Think!

Sometimes you spot a pattern that is unique to an
individual stock. Nobody has ever classified it in a textbook. No infomercial
huckster has trademarked a name for it. 

But an experienced trader who studies charts develops a knack for detecting
subtle short-lived patterns that can be useful as long as they remain intact. A
case of this is currently unfolding in Inktomi
(
INKT |
Quote |
Chart |
News |
PowerRating)
.

I have circled four instances in which INKT plunged to its
200-day moving average and closed at the low of a large-range day. Closes at the
lows of large-range days are considered bearish by some technical traders. They
call it “closing poorly.” Yet, after each of the three instances prior
to the one that is currently unfolding as I write this, INKT managed to put in a
tradable bounce. Commonsense, not mechanical knee-jerking must reign in the mind
of the professional trader.
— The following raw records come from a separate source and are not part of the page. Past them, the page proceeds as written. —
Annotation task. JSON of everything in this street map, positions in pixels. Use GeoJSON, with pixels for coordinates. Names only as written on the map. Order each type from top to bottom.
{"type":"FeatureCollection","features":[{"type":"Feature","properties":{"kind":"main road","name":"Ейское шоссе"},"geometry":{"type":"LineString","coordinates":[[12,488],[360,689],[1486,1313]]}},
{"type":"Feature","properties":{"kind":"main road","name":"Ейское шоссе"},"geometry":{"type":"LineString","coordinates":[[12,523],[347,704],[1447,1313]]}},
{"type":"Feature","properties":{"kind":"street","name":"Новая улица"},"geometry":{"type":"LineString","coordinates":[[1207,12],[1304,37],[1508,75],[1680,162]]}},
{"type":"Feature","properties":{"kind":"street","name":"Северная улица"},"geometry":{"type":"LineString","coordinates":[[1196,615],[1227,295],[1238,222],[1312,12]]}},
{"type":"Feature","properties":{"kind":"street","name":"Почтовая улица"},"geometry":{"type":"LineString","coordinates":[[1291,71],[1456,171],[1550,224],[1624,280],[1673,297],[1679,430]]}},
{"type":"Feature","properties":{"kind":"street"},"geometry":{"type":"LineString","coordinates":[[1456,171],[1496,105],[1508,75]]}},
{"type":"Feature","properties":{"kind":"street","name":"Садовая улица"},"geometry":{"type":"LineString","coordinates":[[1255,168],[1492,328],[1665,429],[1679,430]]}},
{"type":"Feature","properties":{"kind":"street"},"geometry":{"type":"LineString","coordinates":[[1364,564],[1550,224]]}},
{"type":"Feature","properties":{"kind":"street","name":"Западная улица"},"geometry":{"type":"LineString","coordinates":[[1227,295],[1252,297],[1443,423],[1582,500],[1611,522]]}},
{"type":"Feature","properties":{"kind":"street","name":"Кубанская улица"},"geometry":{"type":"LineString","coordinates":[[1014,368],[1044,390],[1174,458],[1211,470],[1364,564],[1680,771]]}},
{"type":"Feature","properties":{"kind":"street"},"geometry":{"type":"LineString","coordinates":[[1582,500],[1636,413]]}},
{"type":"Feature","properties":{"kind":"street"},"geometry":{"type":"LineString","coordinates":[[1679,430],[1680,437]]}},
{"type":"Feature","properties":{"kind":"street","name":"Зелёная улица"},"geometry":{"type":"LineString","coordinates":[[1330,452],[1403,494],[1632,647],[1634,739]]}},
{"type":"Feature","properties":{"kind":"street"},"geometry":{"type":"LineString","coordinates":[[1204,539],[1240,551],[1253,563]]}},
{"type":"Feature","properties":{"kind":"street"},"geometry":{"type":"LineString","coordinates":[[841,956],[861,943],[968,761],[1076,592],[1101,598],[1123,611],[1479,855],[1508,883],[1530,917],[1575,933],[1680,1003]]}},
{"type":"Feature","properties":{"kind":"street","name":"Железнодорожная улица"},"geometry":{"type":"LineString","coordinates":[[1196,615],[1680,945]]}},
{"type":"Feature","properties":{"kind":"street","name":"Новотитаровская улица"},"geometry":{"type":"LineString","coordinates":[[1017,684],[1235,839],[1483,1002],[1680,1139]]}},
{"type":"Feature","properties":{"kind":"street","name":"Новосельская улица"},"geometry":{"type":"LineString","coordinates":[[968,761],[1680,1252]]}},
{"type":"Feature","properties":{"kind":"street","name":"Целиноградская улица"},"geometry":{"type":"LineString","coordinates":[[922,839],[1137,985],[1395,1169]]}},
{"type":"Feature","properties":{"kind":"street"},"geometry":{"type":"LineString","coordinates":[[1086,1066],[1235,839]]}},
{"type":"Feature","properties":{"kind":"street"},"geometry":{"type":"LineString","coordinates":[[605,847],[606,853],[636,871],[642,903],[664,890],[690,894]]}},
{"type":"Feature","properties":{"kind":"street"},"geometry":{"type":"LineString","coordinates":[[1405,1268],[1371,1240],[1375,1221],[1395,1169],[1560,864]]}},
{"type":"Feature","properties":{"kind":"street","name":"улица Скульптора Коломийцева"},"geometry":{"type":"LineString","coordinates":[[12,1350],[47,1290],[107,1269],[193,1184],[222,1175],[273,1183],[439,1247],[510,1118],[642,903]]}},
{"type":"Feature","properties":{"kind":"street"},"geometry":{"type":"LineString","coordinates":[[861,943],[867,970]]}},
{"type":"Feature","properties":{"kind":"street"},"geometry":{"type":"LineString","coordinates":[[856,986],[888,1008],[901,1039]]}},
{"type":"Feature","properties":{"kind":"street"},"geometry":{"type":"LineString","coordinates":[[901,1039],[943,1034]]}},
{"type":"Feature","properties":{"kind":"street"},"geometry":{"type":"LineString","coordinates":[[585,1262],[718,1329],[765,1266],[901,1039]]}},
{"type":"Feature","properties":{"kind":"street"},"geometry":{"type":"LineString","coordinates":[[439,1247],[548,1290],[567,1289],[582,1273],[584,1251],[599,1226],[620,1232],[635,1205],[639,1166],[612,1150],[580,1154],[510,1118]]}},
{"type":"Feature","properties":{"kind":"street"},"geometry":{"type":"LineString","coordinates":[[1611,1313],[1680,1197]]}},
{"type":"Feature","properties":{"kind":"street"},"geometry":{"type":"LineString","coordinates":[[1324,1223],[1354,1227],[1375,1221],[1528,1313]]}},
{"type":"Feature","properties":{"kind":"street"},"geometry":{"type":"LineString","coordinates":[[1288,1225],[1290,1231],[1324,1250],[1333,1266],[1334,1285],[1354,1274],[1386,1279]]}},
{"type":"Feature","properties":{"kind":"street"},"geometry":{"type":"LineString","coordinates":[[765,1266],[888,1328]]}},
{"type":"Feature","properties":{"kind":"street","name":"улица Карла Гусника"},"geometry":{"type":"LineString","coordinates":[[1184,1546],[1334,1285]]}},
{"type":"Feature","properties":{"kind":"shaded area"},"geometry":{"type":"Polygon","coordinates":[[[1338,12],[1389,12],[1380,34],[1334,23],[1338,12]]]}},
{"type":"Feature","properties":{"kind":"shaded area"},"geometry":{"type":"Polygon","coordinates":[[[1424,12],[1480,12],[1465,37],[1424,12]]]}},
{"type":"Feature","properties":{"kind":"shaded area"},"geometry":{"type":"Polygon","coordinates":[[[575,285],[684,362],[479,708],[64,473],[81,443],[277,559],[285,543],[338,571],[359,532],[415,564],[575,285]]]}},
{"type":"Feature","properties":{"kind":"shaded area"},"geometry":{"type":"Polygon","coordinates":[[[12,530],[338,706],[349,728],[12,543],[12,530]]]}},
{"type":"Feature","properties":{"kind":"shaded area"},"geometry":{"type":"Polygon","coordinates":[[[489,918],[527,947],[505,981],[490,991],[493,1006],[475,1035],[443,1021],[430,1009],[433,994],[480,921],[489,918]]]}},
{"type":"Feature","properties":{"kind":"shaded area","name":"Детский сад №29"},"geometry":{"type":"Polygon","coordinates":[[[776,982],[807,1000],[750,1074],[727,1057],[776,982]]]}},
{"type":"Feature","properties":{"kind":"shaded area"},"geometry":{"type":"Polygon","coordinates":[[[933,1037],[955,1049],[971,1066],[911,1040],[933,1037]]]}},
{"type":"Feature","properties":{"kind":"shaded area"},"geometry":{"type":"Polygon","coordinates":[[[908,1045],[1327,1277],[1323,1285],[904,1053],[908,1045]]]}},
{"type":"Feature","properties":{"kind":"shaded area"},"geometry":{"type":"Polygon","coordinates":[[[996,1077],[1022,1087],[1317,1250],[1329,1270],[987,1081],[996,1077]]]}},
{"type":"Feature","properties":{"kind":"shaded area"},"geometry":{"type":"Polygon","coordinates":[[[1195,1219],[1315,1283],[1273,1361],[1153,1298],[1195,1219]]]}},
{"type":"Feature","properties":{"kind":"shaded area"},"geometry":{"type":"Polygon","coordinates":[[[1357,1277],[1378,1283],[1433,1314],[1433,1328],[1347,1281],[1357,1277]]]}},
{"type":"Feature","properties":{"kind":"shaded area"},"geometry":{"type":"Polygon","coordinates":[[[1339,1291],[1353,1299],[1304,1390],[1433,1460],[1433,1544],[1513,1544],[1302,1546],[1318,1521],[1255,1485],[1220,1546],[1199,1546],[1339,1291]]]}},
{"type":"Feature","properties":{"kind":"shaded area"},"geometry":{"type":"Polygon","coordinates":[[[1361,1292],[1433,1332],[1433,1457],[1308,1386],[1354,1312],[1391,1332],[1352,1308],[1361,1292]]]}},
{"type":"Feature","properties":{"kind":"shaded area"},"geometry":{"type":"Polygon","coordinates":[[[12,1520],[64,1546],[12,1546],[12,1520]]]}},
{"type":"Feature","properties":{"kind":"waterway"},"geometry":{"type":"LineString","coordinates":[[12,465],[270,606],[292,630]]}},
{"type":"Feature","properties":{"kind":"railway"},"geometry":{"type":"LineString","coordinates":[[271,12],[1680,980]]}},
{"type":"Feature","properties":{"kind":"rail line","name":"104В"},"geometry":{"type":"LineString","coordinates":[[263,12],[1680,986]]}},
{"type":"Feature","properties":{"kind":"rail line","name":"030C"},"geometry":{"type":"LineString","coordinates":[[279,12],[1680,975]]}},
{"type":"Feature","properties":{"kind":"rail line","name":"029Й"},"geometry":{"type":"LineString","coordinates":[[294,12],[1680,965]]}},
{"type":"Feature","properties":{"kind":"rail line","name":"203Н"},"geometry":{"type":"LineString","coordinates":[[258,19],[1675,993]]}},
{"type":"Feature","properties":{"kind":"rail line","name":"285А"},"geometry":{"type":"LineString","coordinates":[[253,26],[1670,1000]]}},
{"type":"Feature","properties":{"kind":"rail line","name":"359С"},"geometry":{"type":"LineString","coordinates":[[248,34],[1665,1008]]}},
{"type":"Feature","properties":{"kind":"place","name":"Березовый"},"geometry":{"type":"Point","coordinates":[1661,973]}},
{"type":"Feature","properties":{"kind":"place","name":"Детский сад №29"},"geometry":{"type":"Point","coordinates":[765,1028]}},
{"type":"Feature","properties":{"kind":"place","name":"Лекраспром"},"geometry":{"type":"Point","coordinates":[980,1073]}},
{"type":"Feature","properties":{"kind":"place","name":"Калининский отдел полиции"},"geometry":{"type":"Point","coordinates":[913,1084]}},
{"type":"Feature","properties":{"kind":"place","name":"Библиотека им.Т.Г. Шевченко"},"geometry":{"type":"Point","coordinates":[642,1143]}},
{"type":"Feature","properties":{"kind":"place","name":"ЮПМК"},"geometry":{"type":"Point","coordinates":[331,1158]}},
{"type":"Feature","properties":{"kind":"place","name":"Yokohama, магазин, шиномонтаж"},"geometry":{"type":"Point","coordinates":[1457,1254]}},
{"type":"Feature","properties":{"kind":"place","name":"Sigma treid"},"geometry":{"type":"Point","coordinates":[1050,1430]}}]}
Often, conflicting factors must be weighed. In this case you had institutional buying at the 200-day moving average weighing into
your analysis.

Actually, this is a pretty simple example, but there are many cases
which are far more ambiguous, which the thinking trader must consider from every
angle. When studying charts, it’s a good idea to spend some time looking beyond
the canned patterns that everybody knows about. Instead, practice looking for
repeating price-and-volume patterns that are unique to an individual stock.